GIVEN DATA =>

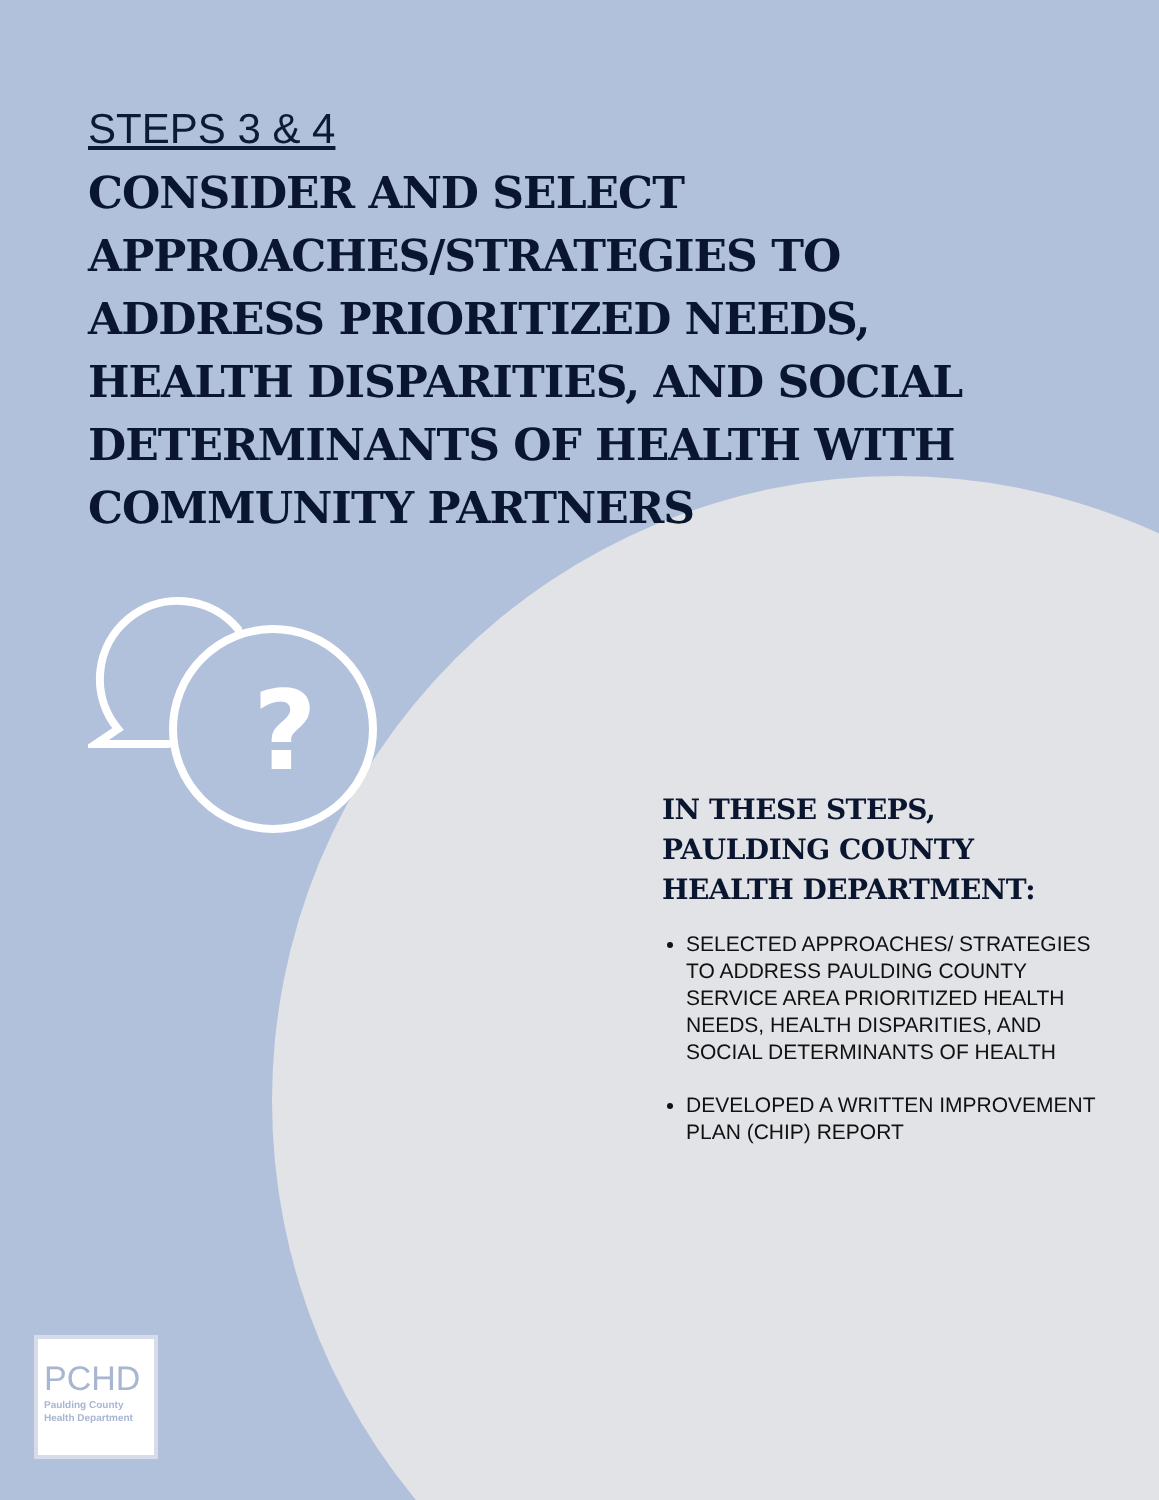STEPS 3 & 4
CONSIDER AND SELECT APPROACHES/STRATEGIES TO ADDRESS PRIORITIZED NEEDS, HEALTH DISPARITIES, AND SOCIAL DETERMINANTS OF HEALTH WITH COMMUNITY PARTNERS
?
IN THESE STEPS, PAULDING COUNTY HEALTH DEPARTMENT:
SELECTED APPROACHES/ STRATEGIES TO ADDRESS PAULDING COUNTY SERVICE AREA PRIORITIZED HEALTH NEEDS, HEALTH DISPARITIES, AND SOCIAL DETERMINANTS OF HEALTH
DEVELOPED A WRITTEN IMPROVEMENT PLAN (CHIP) REPORT
PCHD
Paulding County Health Department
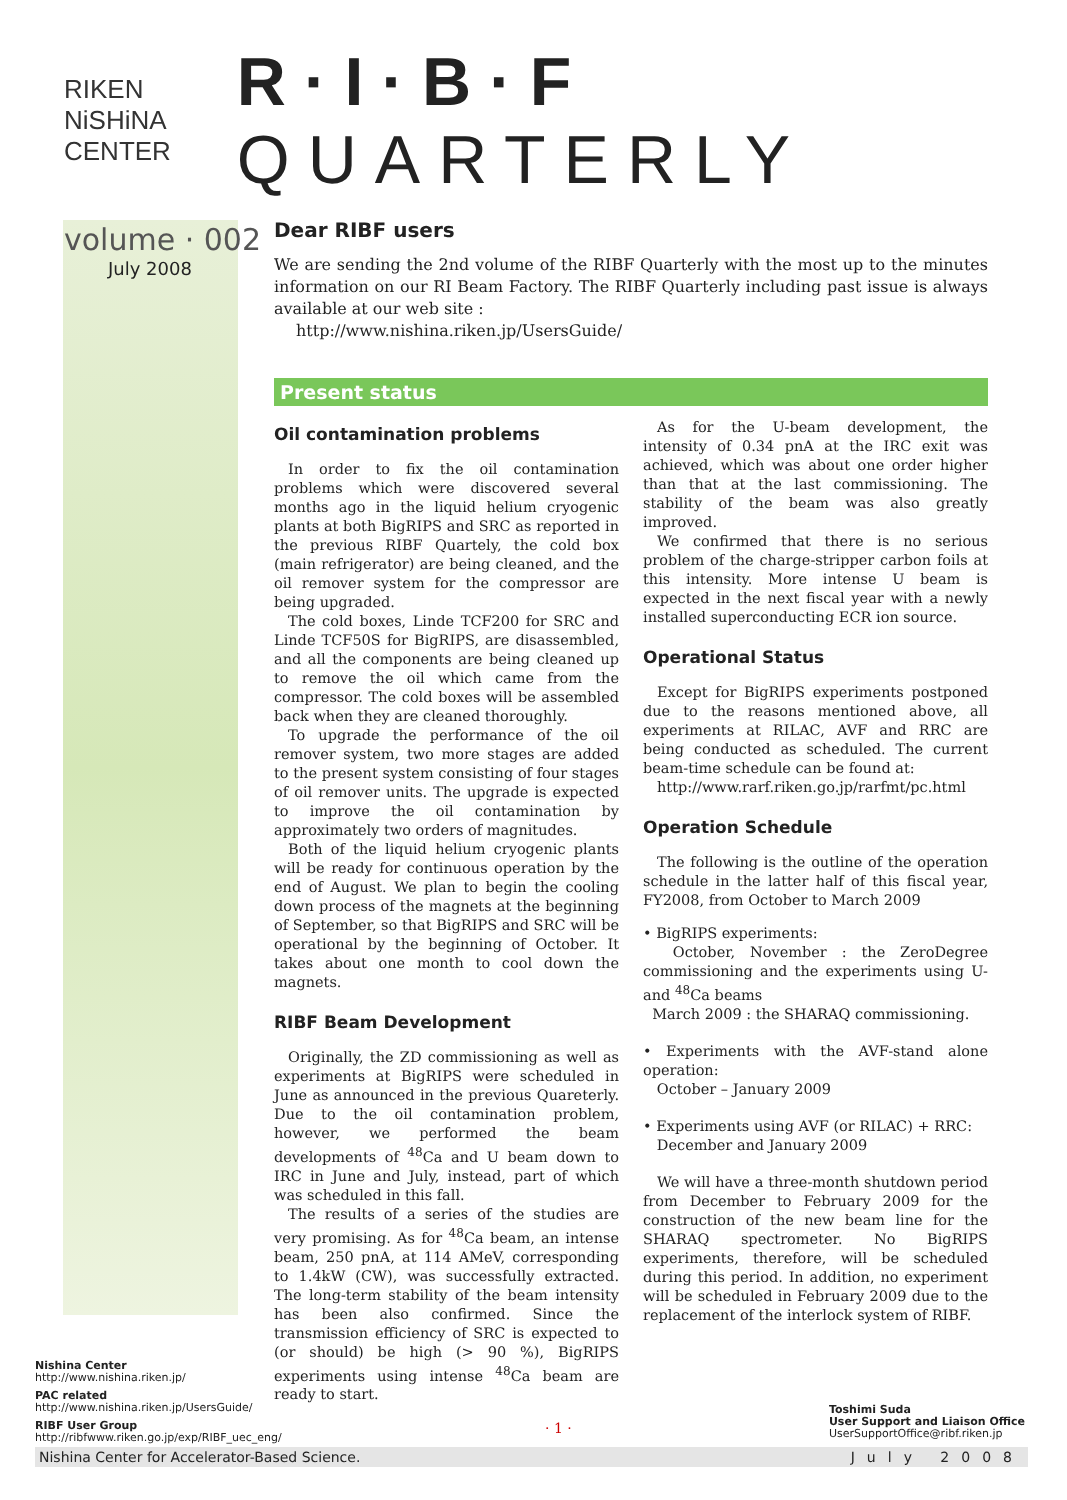RIKEN NiSHiNA CENTER
R·I·B·F QUARTERLY
volume · 002
July 2008
Dear RIBF users
We are sending the 2nd volume of the RIBF Quarterly with the most up to the minutes information on our RI Beam Factory. The RIBF Quarterly including past issue is always available at our web site :
http://www.nishina.riken.jp/UsersGuide/
Present status
Oil contamination problems
In order to fix the oil contamination problems which were discovered several months ago in the liquid helium cryogenic plants at both BigRIPS and SRC as reported in the previous RIBF Quartely, the cold box (main refrigerator) are being cleaned, and the oil remover system for the compressor are being upgraded.
The cold boxes, Linde TCF200 for SRC and Linde TCF50S for BigRIPS, are disassembled, and all the components are being cleaned up to remove the oil which came from the compressor. The cold boxes will be assembled back when they are cleaned thoroughly.
To upgrade the performance of the oil remover system, two more stages are added to the present system consisting of four stages of oil remover units. The upgrade is expected to improve the oil contamination by approximately two orders of magnitudes.
Both of the liquid helium cryogenic plants will be ready for continuous operation by the end of August. We plan to begin the cooling down process of the magnets at the beginning of September, so that BigRIPS and SRC will be operational by the beginning of October. It takes about one month to cool down the magnets.
RIBF Beam Development
Originally, the ZD commissioning as well as experiments at BigRIPS were scheduled in June as announced in the previous Quareterly. Due to the oil contamination problem, however, we performed the beam developments of <sup>48</sup>Ca and U beam down to IRC in June and July, instead, part of which was scheduled in this fall.
The results of a series of the studies are very promising. As for <sup>48</sup>Ca beam, an intense beam, 250 pnA, at 114 AMeV, corresponding to 1.4kW (CW), was successfully extracted. The long-term stability of the beam intensity has been also confirmed. Since the transmission efficiency of SRC is expected to (or should) be high (> 90 %), BigRIPS experiments using intense <sup>48</sup>Ca beam are ready to start.
As for the U-beam development, the intensity of 0.34 pnA at the IRC exit was achieved, which was about one order higher than that at the last commissioning. The stability of the beam was also greatly improved.
We confirmed that there is no serious problem of the charge-stripper carbon foils at this intensity. More intense U beam is expected in the next fiscal year with a newly installed superconducting ECR ion source.
Operational Status
Except for BigRIPS experiments postponed due to the reasons mentioned above, all experiments at RILAC, AVF and RRC are being conducted as scheduled. The current beam-time schedule can be found at:
http://www.rarf.riken.go.jp/rarfmt/pc.html
Operation Schedule
The following is the outline of the operation schedule in the latter half of this fiscal year, FY2008, from October to March 2009
• BigRIPS experiments:
October, November : the ZeroDegree commissioning and the experiments using U- and <sup>48</sup>Ca beams
March 2009 : the SHARAQ commissioning.
• Experiments with the AVF-stand alone operation:
October – January 2009
• Experiments using AVF (or RILAC) + RRC:
December and January 2009
We will have a three-month shutdown period from December to February 2009 for the construction of the new beam line for the SHARAQ spectrometer. No BigRIPS experiments, therefore, will be scheduled during this period. In addition, no experiment will be scheduled in February 2009 due to the replacement of the interlock system of RIBF.
Nishina Center
http://www.nishina.riken.jp/
PAC related
http://www.nishina.riken.jp/UsersGuide/
RIBF User Group
http://ribfwww.riken.go.jp/exp/RIBF_uec_eng/
· 1 ·
Toshimi Suda
User Support and Liaison Office
UserSupportOffice@ribf.riken.jp
Nishina Center for Accelerator-Based Science. July 2008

WHAT YOU ARE ASKED TO DO => Find the word "December" in the entries. Copy each line that holds it.

RESULT FOR THIS EXERCISE =>
December and January 2009
We will have a three-month shutdown period from December to February 2009 for the construction of the new beam line for the SHARAQ spectrometer. No BigRIPS experiments, therefore, will be scheduled during this period. In addition, no experiment will be scheduled in February 2009 due to the replacement of the interlock system of RIBF.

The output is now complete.